ENTRIES SHOWN Start Marker

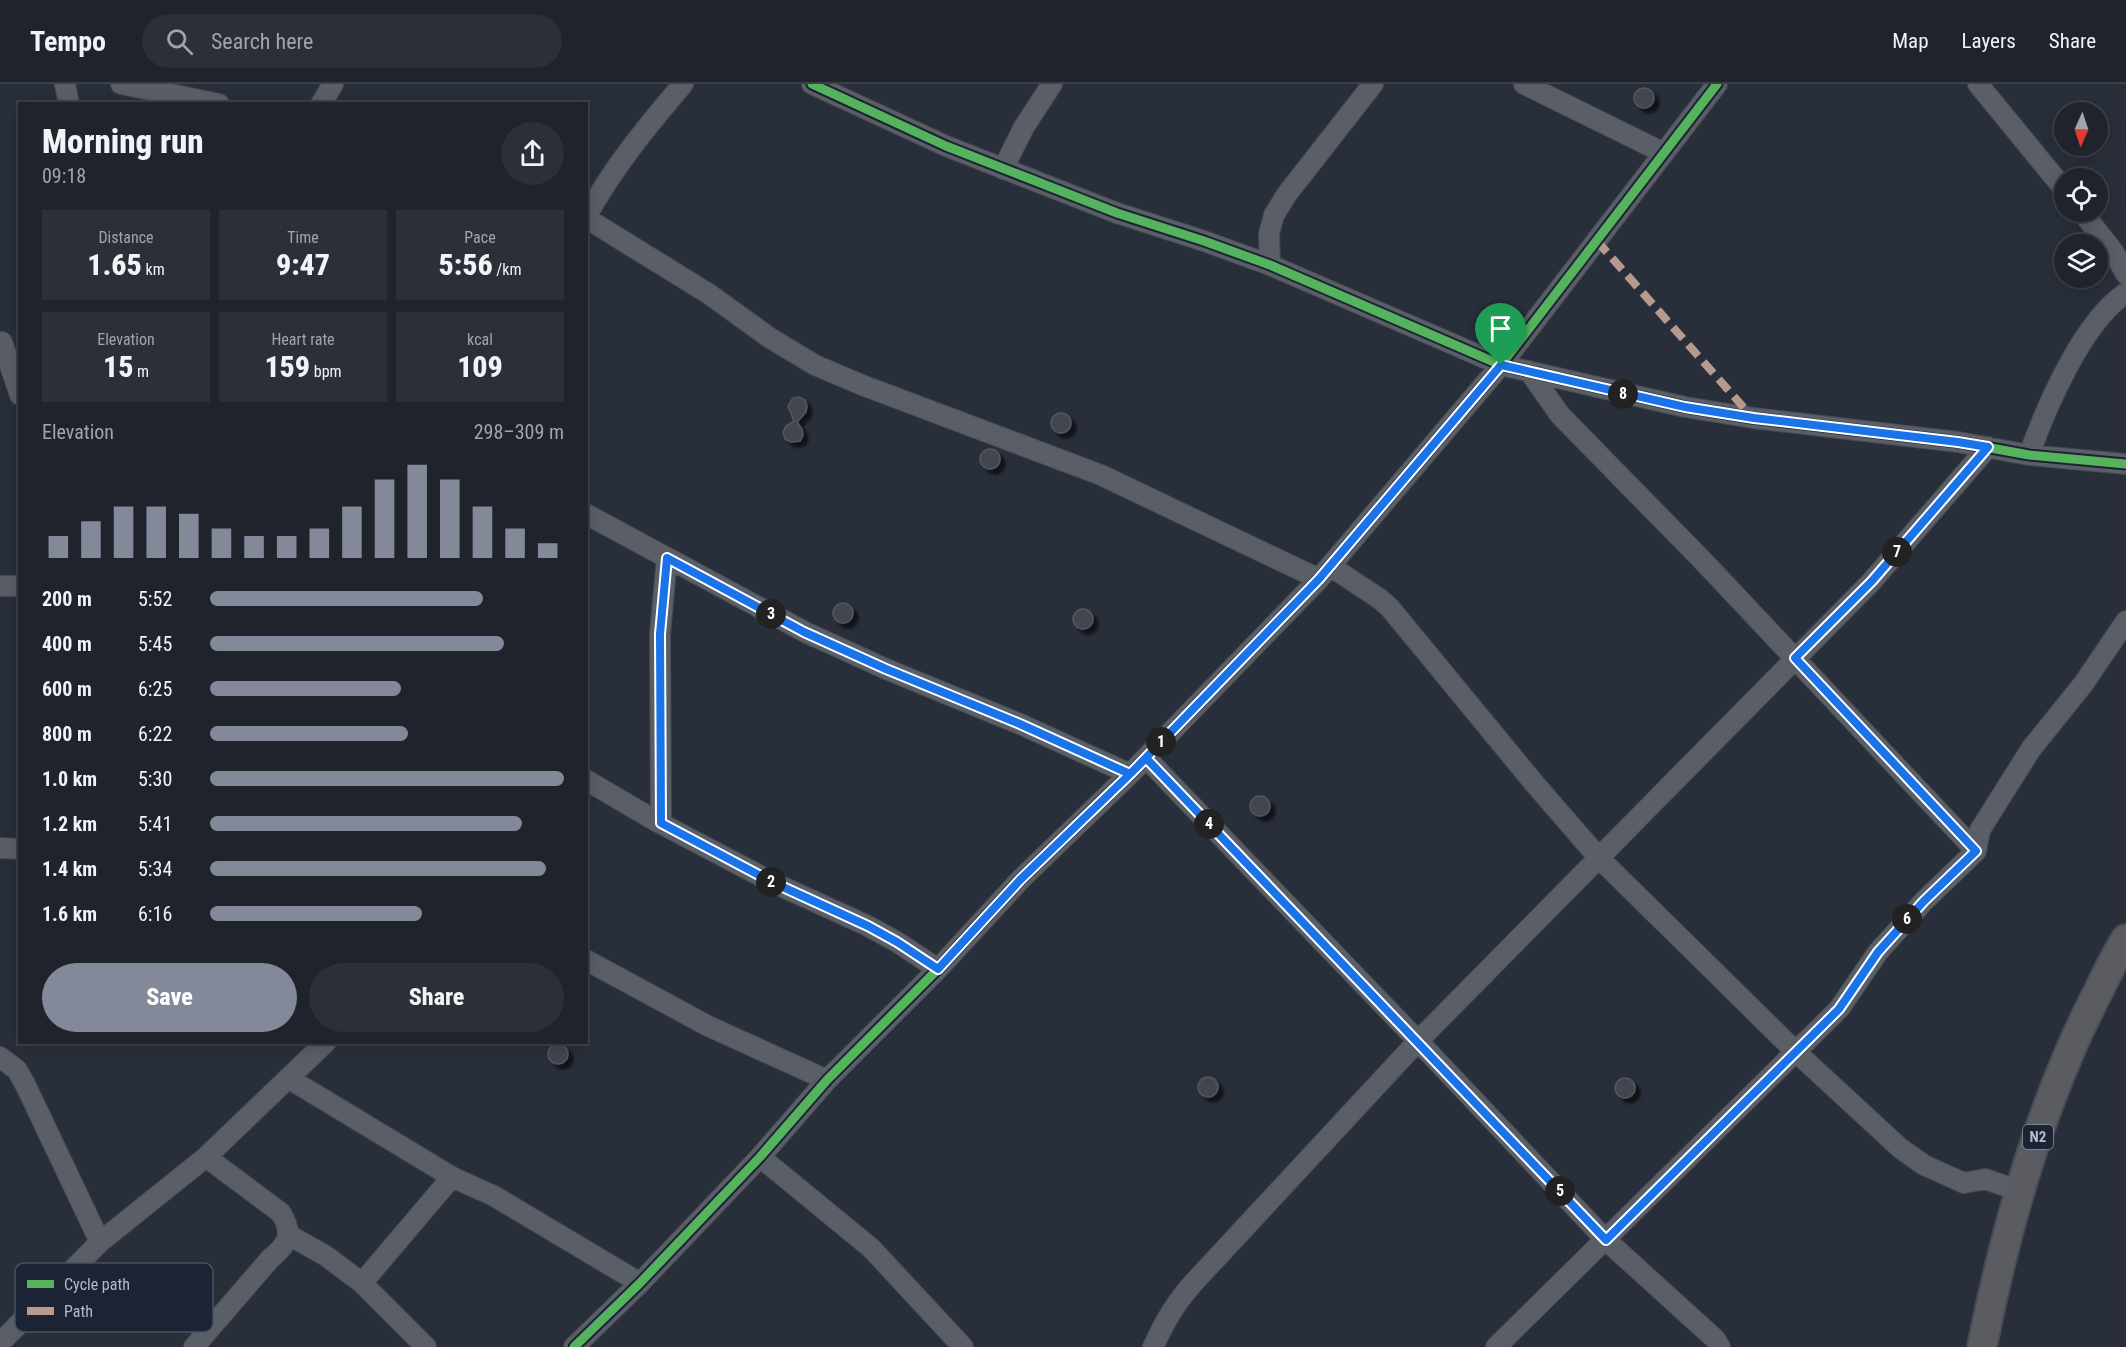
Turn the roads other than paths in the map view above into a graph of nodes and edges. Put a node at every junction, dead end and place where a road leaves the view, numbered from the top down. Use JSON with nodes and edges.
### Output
{"nodes":[{"id":1,"x":65,"y":84,"type":"edge"},
{"id":2,"x":121,"y":84,"type":"edge"},
{"id":3,"x":333,"y":84,"type":"edge"},
{"id":4,"x":683,"y":84,"type":"edge"},
{"id":5,"x":812,"y":84,"type":"edge"},
{"id":6,"x":1052,"y":84,"type":"edge"},
{"id":7,"x":1373,"y":84,"type":"edge"},
{"id":8,"x":1524,"y":84,"type":"edge"},
{"id":9,"x":1717,"y":84,"type":"edge"},
{"id":10,"x":1978,"y":84,"type":"edge"},
{"id":11,"x":69,"y":102,"type":"edge"},
{"id":12,"x":209,"y":102,"type":"edge"},
{"id":13,"x":322,"y":102,"type":"edge"},
{"id":14,"x":1664,"y":153,"type":"junction"},
{"id":15,"x":1003,"y":169,"type":"junction"},
{"id":16,"x":2054,"y":177,"type":"edge"},
{"id":17,"x":588,"y":214,"type":"edge"},
{"id":18,"x":588,"y":219,"type":"edge"},
{"id":19,"x":2090,"y":222,"type":"edge"},
{"id":20,"x":1270,"y":265,"type":"junction"},
{"id":21,"x":2126,"y":274,"type":"edge"},
{"id":22,"x":2126,"y":293,"type":"edge"},
{"id":23,"x":7,"y":343,"type":"edge"},
{"id":24,"x":1501,"y":365,"type":"junction"},
{"id":25,"x":1529,"y":371,"type":"junction"},
{"id":26,"x":18,"y":387,"type":"edge"},
{"id":27,"x":1988,"y":447,"type":"junction"},
{"id":28,"x":2029,"y":454,"type":"junction"},
{"id":29,"x":2126,"y":464,"type":"edge"},
{"id":30,"x":588,"y":515,"type":"edge"},
{"id":31,"x":667,"y":558,"type":"junction"},
{"id":32,"x":1324,"y":572,"type":"junction"},
{"id":33,"x":0,"y":586,"type":"edge"},
{"id":34,"x":18,"y":586,"type":"edge"},
{"id":35,"x":2126,"y":621,"type":"edge"},
{"id":36,"x":1795,"y":658,"type":"junction"},
{"id":37,"x":1146,"y":758,"type":"junction"},
{"id":38,"x":1130,"y":774,"type":"junction"},
{"id":39,"x":588,"y":781,"type":"edge"},
{"id":40,"x":661,"y":823,"type":"junction"},
{"id":41,"x":0,"y":848,"type":"edge"},
{"id":42,"x":18,"y":849,"type":"edge"},
{"id":43,"x":1976,"y":851,"type":"junction"},
{"id":44,"x":1599,"y":858,"type":"junction"},
{"id":45,"x":2126,"y":939,"type":"edge"},
{"id":46,"x":588,"y":961,"type":"edge"},
{"id":47,"x":938,"y":969,"type":"junction"},
{"id":48,"x":1418,"y":1041,"type":"junction"},
{"id":49,"x":324,"y":1044,"type":"edge"},
{"id":50,"x":1796,"y":1052,"type":"junction"},
{"id":51,"x":0,"y":1057,"type":"edge"},
{"id":52,"x":288,"y":1078,"type":"junction"},
{"id":53,"x":827,"y":1080,"type":"junction"},
{"id":54,"x":206,"y":1157,"type":"junction"},
{"id":55,"x":760,"y":1157,"type":"junction"},
{"id":56,"x":452,"y":1177,"type":"junction"},
{"id":57,"x":2020,"y":1191,"type":"junction"},
{"id":58,"x":289,"y":1235,"type":"junction"},
{"id":59,"x":1606,"y":1240,"type":"junction"},
{"id":60,"x":100,"y":1242,"type":"junction"},
{"id":61,"x":79,"y":1263,"type":"edge"},
{"id":62,"x":362,"y":1283,"type":"junction"},
{"id":63,"x":640,"y":1283,"type":"junction"},
{"id":64,"x":213,"y":1325,"type":"edge"},
{"id":65,"x":15,"y":1328,"type":"edge"},
{"id":66,"x":207,"y":1332,"type":"edge"},
{"id":67,"x":0,"y":1343,"type":"edge"},
{"id":68,"x":194,"y":1347,"type":"edge"},
{"id":69,"x":426,"y":1347,"type":"edge"},
{"id":70,"x":574,"y":1347,"type":"edge"},
{"id":71,"x":963,"y":1347,"type":"edge"},
{"id":72,"x":1153,"y":1347,"type":"edge"},
{"id":73,"x":1496,"y":1347,"type":"edge"},
{"id":74,"x":1720,"y":1347,"type":"edge"},
{"id":75,"x":1982,"y":1347,"type":"edge"}],
"edges":[{"from":1,"to":11,"type":"street"},
{"from":2,"to":12,"type":"street"},
{"from":3,"to":13,"type":"street"},
{"from":4,"to":17,"type":"street"},
{"from":5,"to":15,"type":"street"},
{"from":6,"to":15,"type":"street"},
{"from":7,"to":20,"type":"street"},
{"from":8,"to":14,"type":"street"},
{"from":9,"to":14,"type":"street"},
{"from":10,"to":16,"type":"street"},
{"from":14,"to":24,"type":"street"},
{"from":15,"to":20,"type":"street"},
{"from":18,"to":32,"type":"street"},
{"from":19,"to":21,"type":"street"},
{"from":20,"to":24,"type":"street"},
{"from":22,"to":28,"type":"street"},
{"from":23,"to":26,"type":"street"},
{"from":24,"to":25,"type":"street"},
{"from":24,"to":32,"type":"street"},
{"from":25,"to":27,"type":"street"},
{"from":25,"to":36,"type":"street"},
{"from":27,"to":28,"type":"street"},
{"from":27,"to":36,"type":"street"},
{"from":28,"to":29,"type":"street"},
{"from":30,"to":31,"type":"street"},
{"from":31,"to":38,"type":"street"},
{"from":31,"to":40,"type":"street"},
{"from":32,"to":37,"type":"street"},
{"from":32,"to":44,"type":"street"},
{"from":33,"to":34,"type":"street"},
{"from":35,"to":43,"type":"street"},
{"from":36,"to":43,"type":"street"},
{"from":36,"to":44,"type":"street"},
{"from":37,"to":38,"type":"street"},
{"from":37,"to":48,"type":"street"},
{"from":38,"to":47,"type":"street"},
{"from":39,"to":40,"type":"street"},
{"from":40,"to":47,"type":"street"},
{"from":41,"to":42,"type":"street"},
{"from":43,"to":50,"type":"street"},
{"from":44,"to":48,"type":"street"},
{"from":44,"to":50,"type":"street"},
{"from":45,"to":57,"type":"highway","number":"N2"},
{"from":46,"to":53,"type":"street"},
{"from":47,"to":53,"type":"street"},
{"from":48,"to":59,"type":"street"},
{"from":48,"to":72,"type":"street"},
{"from":49,"to":52,"type":"street"},
{"from":50,"to":57,"type":"street"},
{"from":50,"to":59,"type":"street"},
{"from":51,"to":60,"type":"street"},
{"from":52,"to":54,"type":"street"},
{"from":52,"to":56,"type":"street"},
{"from":53,"to":55,"type":"street"},
{"from":54,"to":58,"type":"street"},
{"from":54,"to":60,"type":"street"},
{"from":55,"to":63,"type":"street"},
{"from":55,"to":71,"type":"street"},
{"from":56,"to":62,"type":"street"},
{"from":56,"to":63,"type":"street"},
{"from":57,"to":75,"type":"highway","number":"N2"},
{"from":58,"to":62,"type":"street"},
{"from":58,"to":64,"type":"street"},
{"from":59,"to":73,"type":"street"},
{"from":59,"to":74,"type":"street"},
{"from":60,"to":61,"type":"street"},
{"from":62,"to":69,"type":"street"},
{"from":63,"to":70,"type":"street"},
{"from":65,"to":67,"type":"street"},
{"from":66,"to":68,"type":"street"}]}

ENTRIES SHOWN End Marker

With "highway" as the string to match, show every line of the entries above that has it.

{"from":45,"to":57,"type":"highway","number":"N2"},
{"from":57,"to":75,"type":"highway","number":"N2"},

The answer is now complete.